Copy every row below word for word, leaving out the pictures.

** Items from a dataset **
------------------------------------
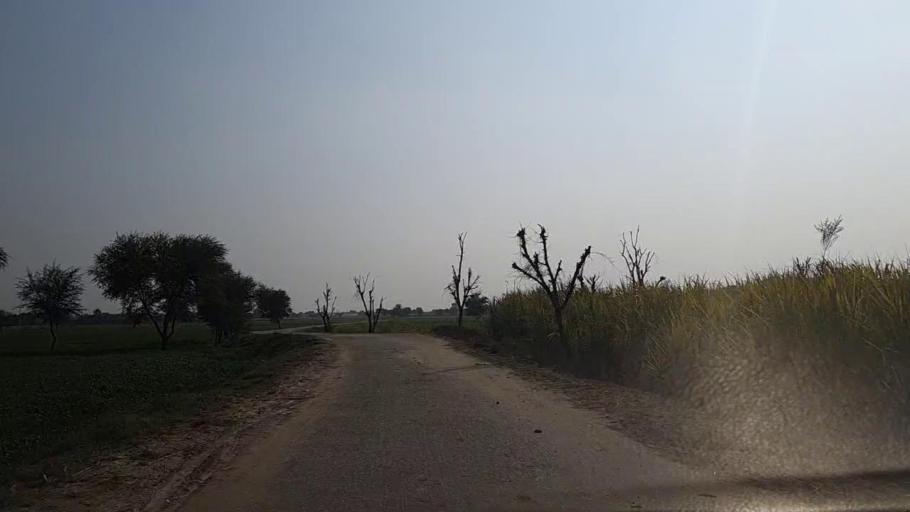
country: PK
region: Sindh
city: Daur
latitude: 26.4047
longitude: 68.4175
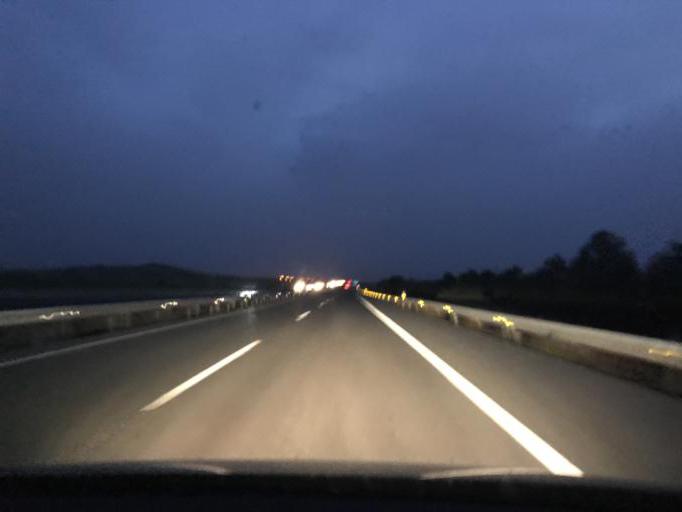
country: ES
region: Andalusia
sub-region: Provincia de Granada
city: Gor
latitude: 37.3869
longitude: -3.0480
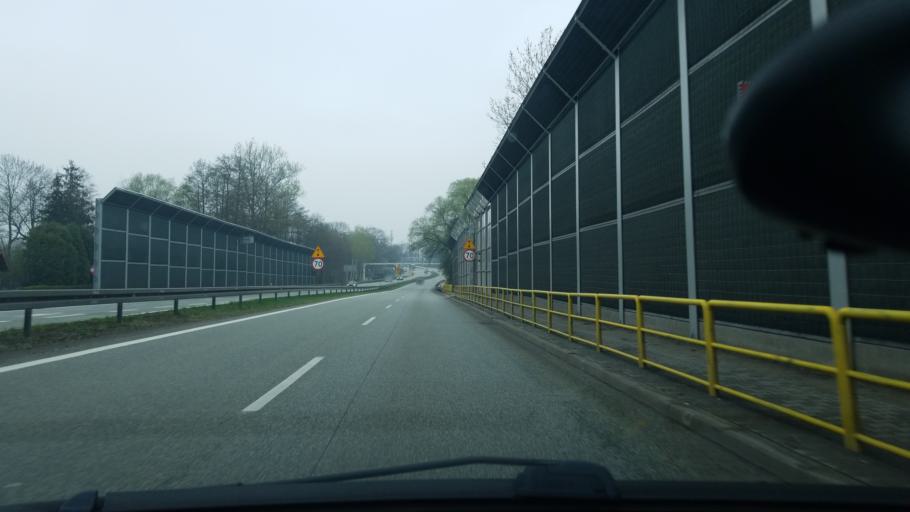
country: PL
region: Silesian Voivodeship
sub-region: Powiat pszczynski
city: Pawlowice
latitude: 49.9961
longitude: 18.7114
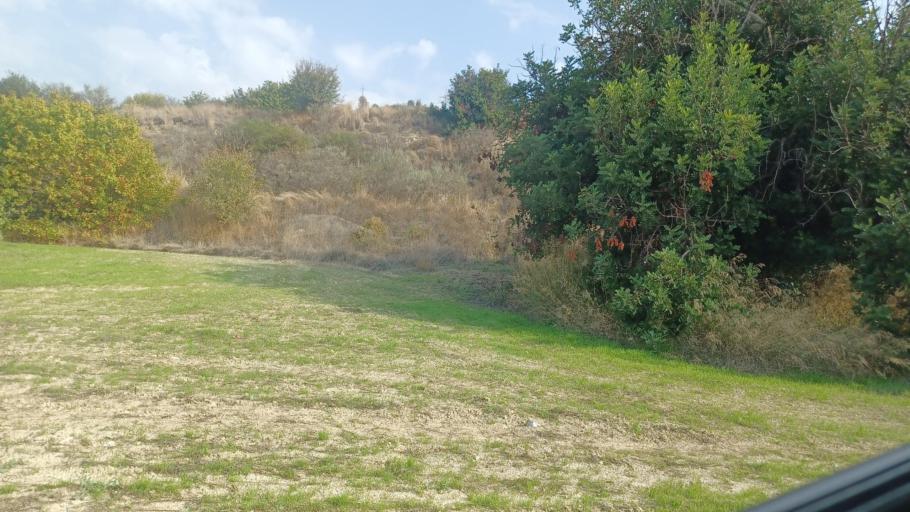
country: CY
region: Pafos
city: Polis
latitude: 34.9719
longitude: 32.4553
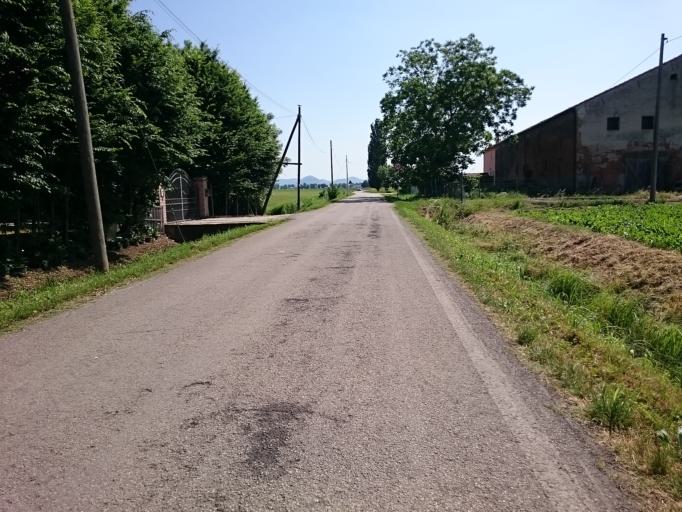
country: IT
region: Veneto
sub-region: Provincia di Padova
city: Megliadino San Fidenzio
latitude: 45.2451
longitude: 11.5057
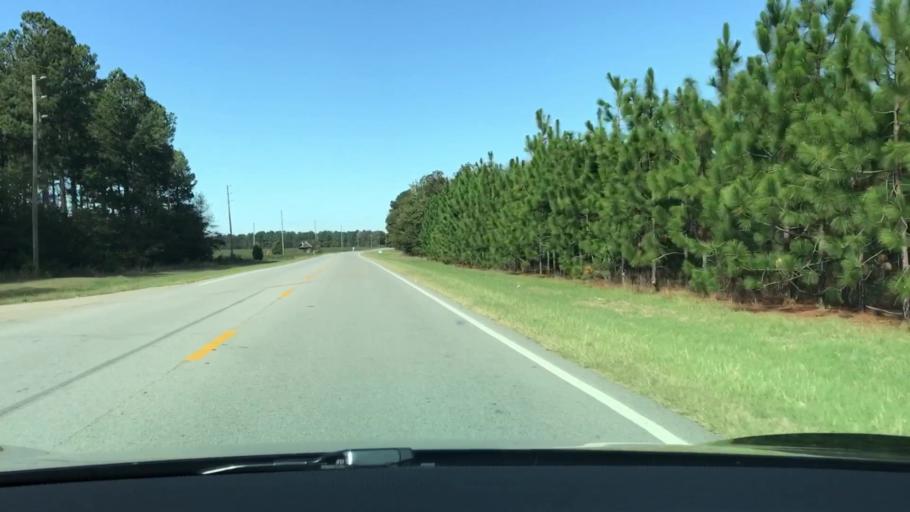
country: US
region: Georgia
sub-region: Glascock County
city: Gibson
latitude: 33.3101
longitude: -82.5362
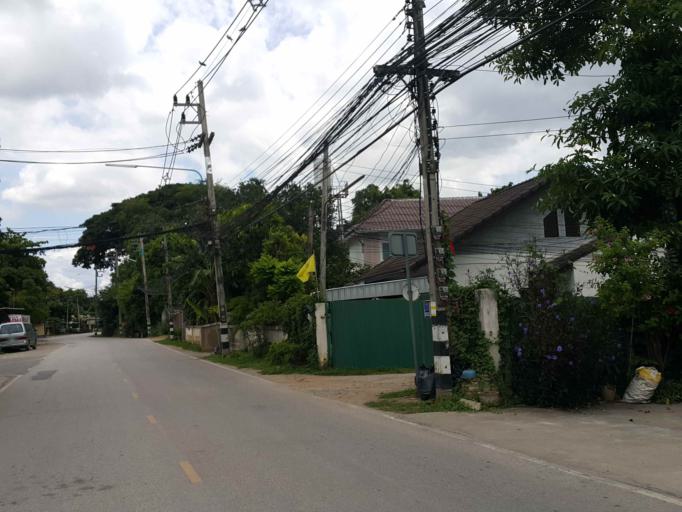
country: TH
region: Chiang Mai
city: Chiang Mai
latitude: 18.8189
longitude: 99.0007
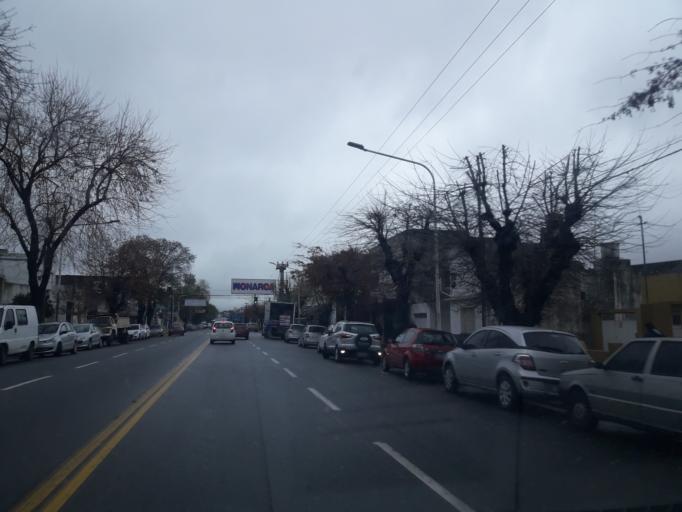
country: AR
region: Buenos Aires
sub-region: Partido de Tandil
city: Tandil
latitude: -37.3219
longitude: -59.1495
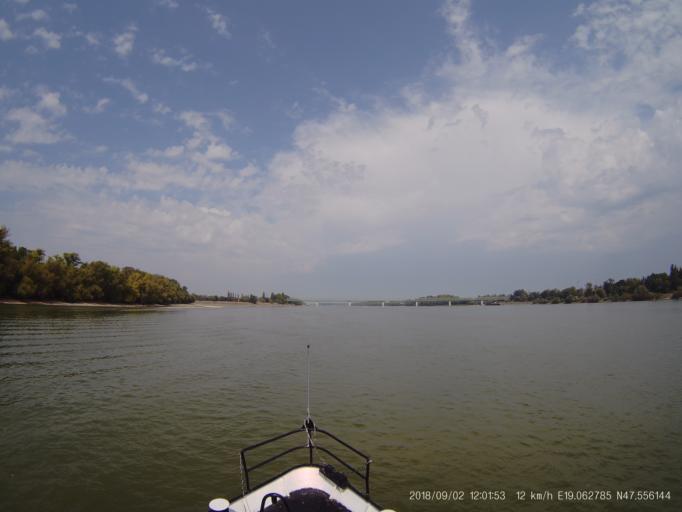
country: HU
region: Budapest
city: Budapest III. keruelet
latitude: 47.5587
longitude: 19.0633
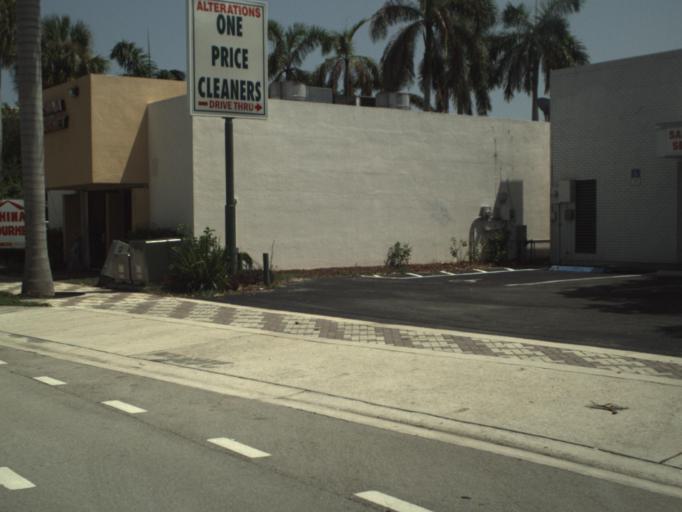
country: US
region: Florida
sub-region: Broward County
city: Deerfield Beach
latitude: 26.3168
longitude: -80.0890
------------------------------------
** Full answer **
country: PK
region: Sindh
city: Daur
latitude: 26.4047
longitude: 68.4175
country: ES
region: Andalusia
sub-region: Provincia de Granada
city: Gor
latitude: 37.3869
longitude: -3.0480
country: PL
region: Silesian Voivodeship
sub-region: Powiat pszczynski
city: Pawlowice
latitude: 49.9961
longitude: 18.7114
country: CY
region: Pafos
city: Polis
latitude: 34.9719
longitude: 32.4553
country: IT
region: Veneto
sub-region: Provincia di Padova
city: Megliadino San Fidenzio
latitude: 45.2451
longitude: 11.5057
country: US
region: Georgia
sub-region: Glascock County
city: Gibson
latitude: 33.3101
longitude: -82.5362
country: TH
region: Chiang Mai
city: Chiang Mai
latitude: 18.8189
longitude: 99.0007
country: AR
region: Buenos Aires
sub-region: Partido de Tandil
city: Tandil
latitude: -37.3219
longitude: -59.1495
country: HU
region: Budapest
city: Budapest III. keruelet
latitude: 47.5587
longitude: 19.0633
country: US
region: Florida
sub-region: Broward County
city: Deerfield Beach
latitude: 26.3168
longitude: -80.0890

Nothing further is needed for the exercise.